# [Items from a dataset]
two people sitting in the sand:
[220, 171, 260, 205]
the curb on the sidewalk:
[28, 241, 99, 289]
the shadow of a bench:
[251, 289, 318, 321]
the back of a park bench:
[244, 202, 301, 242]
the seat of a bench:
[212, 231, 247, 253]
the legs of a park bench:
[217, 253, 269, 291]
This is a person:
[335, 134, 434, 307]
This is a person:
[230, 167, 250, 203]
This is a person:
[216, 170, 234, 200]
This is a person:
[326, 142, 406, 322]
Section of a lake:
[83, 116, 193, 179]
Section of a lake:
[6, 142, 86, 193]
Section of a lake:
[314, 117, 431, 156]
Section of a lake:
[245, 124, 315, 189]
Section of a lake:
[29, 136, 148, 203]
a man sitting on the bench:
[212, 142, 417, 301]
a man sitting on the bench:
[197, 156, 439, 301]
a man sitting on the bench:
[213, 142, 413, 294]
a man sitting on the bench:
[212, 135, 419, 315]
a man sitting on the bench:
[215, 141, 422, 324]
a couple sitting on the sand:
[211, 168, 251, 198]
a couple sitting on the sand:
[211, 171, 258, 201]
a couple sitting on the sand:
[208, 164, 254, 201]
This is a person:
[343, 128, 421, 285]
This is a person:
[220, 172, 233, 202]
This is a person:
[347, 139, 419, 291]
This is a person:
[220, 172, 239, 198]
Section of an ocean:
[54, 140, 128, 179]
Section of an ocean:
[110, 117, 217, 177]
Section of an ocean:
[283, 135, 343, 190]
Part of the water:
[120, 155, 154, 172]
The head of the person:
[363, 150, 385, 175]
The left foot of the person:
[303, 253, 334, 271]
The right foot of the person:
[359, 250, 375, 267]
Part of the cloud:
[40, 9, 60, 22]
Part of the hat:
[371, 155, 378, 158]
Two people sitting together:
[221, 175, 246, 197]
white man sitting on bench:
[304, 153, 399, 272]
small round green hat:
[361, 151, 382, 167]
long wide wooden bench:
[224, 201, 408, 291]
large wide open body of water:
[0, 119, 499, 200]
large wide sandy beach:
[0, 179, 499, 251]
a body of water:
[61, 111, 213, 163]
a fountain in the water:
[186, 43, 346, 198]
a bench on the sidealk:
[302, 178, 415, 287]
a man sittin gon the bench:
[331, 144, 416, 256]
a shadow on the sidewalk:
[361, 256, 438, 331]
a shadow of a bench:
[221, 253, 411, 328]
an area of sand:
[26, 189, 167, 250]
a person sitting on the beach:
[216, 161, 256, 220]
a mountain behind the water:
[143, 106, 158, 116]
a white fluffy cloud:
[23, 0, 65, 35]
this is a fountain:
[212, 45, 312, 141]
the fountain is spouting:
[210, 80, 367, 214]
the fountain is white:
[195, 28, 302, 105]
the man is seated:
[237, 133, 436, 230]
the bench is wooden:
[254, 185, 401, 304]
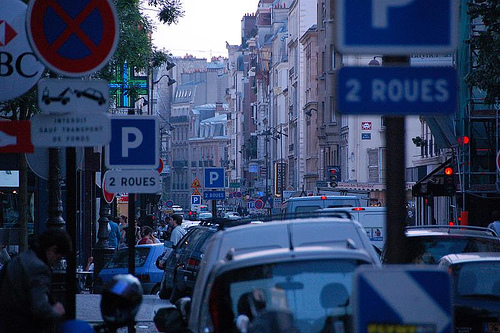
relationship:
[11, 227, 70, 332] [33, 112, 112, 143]
man standing under sign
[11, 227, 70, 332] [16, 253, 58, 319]
man wearing shirt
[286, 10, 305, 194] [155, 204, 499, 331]
building next to road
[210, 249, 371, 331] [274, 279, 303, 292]
mirror inside truck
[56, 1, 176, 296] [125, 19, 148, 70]
tree has leaves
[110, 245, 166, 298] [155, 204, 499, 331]
car on road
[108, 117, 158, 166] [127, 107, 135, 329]
sign attached to pole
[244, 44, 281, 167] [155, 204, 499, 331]
building next to road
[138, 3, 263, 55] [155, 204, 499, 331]
sky above road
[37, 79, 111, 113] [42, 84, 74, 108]
sign with truck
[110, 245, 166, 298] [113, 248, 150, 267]
car has windshield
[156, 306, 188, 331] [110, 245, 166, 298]
mirror on side of car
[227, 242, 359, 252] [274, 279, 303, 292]
rack on top of truck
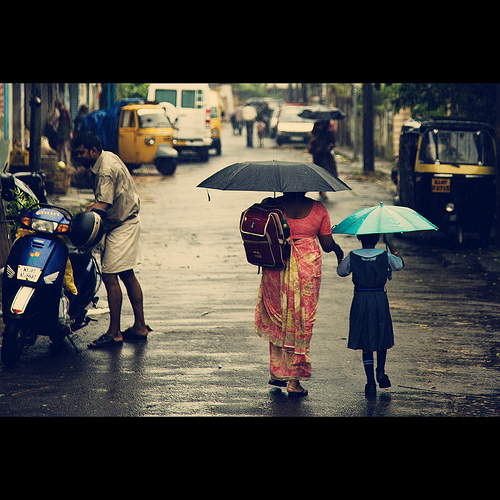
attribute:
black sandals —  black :
[90, 317, 170, 357]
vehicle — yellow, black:
[372, 126, 487, 218]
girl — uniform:
[335, 235, 404, 387]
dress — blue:
[340, 249, 395, 349]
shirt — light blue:
[331, 245, 402, 272]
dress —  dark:
[345, 245, 393, 357]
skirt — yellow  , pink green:
[253, 235, 322, 381]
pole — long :
[360, 80, 379, 173]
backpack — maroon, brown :
[235, 199, 294, 274]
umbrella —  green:
[330, 202, 439, 234]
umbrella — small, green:
[337, 203, 440, 236]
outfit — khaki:
[87, 147, 143, 274]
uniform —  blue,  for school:
[335, 245, 403, 354]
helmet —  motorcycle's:
[66, 209, 103, 250]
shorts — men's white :
[93, 207, 149, 286]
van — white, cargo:
[145, 84, 211, 161]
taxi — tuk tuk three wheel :
[391, 112, 498, 256]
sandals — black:
[89, 321, 148, 349]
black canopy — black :
[192, 158, 352, 195]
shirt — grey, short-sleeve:
[86, 150, 140, 224]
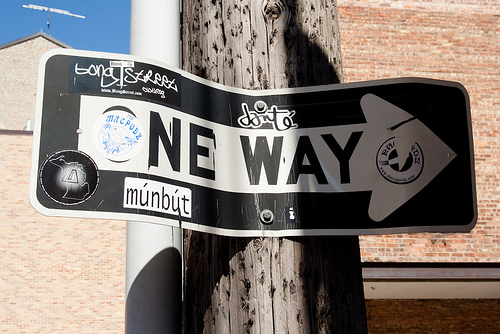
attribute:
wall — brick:
[369, 9, 490, 147]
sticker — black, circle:
[40, 148, 103, 206]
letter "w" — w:
[235, 132, 285, 187]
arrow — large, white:
[32, 47, 480, 226]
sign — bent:
[122, 80, 372, 213]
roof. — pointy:
[10, 19, 104, 80]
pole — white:
[123, 0, 181, 331]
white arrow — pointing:
[66, 86, 464, 237]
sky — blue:
[72, 15, 114, 39]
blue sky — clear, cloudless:
[0, 1, 132, 53]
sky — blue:
[0, 0, 134, 57]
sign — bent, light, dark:
[10, 44, 487, 246]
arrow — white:
[68, 87, 465, 226]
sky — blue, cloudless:
[0, 1, 131, 63]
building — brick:
[337, 9, 497, 331]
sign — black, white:
[35, 20, 477, 261]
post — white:
[125, 1, 184, 331]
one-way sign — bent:
[28, 47, 478, 237]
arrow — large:
[93, 131, 450, 184]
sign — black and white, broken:
[30, 48, 480, 237]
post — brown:
[179, 4, 348, 331]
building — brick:
[8, 24, 124, 331]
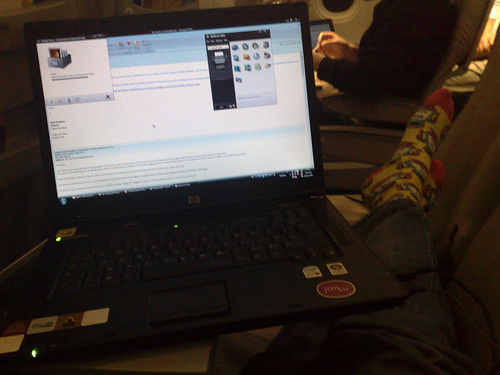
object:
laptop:
[8, 0, 409, 373]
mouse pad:
[148, 278, 232, 327]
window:
[321, 0, 352, 15]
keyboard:
[54, 205, 339, 297]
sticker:
[302, 262, 357, 299]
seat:
[205, 22, 500, 375]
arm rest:
[318, 125, 405, 165]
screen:
[35, 21, 315, 200]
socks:
[359, 87, 454, 212]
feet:
[360, 87, 455, 213]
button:
[56, 205, 337, 295]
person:
[311, 0, 462, 102]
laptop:
[304, 17, 337, 50]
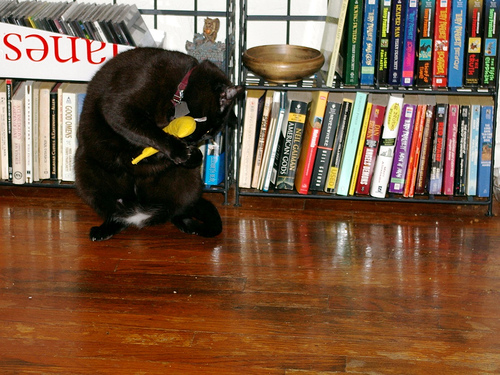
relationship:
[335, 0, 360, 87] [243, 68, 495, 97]
book on top of shelf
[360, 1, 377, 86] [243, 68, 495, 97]
book on top of shelf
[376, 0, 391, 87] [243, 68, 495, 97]
book on top of shelf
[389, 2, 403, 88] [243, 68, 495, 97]
book on top of shelf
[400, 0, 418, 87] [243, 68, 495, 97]
book on top of shelf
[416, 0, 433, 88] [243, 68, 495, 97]
book on top of shelf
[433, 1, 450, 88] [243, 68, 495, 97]
book on top of shelf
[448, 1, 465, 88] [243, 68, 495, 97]
book on top of shelf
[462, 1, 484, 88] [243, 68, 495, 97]
book on top of shelf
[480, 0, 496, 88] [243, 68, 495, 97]
book on top of shelf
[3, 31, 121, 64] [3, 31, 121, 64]
lettering printed on lettering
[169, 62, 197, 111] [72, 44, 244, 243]
collar around cat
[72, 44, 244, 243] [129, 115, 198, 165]
cat playing with toy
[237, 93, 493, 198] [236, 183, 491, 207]
books on top of shelf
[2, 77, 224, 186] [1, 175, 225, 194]
books on top of shelf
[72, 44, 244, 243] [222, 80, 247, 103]
cat has ear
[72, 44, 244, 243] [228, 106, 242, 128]
cat has ear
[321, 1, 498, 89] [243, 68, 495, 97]
books on top of shelf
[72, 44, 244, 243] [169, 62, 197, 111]
cat wearing collar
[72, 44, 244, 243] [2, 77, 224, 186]
cat in front of books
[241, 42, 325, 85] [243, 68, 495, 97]
dish on top of shelf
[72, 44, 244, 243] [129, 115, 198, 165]
cat gripping toy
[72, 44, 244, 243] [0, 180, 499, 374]
cat standing on floor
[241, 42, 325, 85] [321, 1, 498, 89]
dish next to books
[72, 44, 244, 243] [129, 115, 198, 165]
cat holding toy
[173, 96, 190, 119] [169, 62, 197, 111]
tag hanging from collar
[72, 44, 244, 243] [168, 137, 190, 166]
cat has paw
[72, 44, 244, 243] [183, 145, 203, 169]
cat has paw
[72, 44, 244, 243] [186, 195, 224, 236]
cat has tail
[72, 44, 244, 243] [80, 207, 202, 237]
cat standing on legs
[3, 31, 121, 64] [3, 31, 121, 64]
lettering has lettering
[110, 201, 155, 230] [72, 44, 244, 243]
patch on bottom of cat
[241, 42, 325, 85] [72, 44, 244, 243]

# [The task]
Retype the lines of the items word for word, starting at the line that contains "a mountain behind" and ending at the line that contains "[254, 185, 401, 304]", with both of those lines included.

# [Result of the task]
a mountain behind the water:
[143, 106, 158, 116]
a white fluffy cloud:
[23, 0, 65, 35]
this is a fountain:
[212, 45, 312, 141]
the fountain is spouting:
[210, 80, 367, 214]
the fountain is white:
[195, 28, 302, 105]
the man is seated:
[237, 133, 436, 230]
the bench is wooden:
[254, 185, 401, 304]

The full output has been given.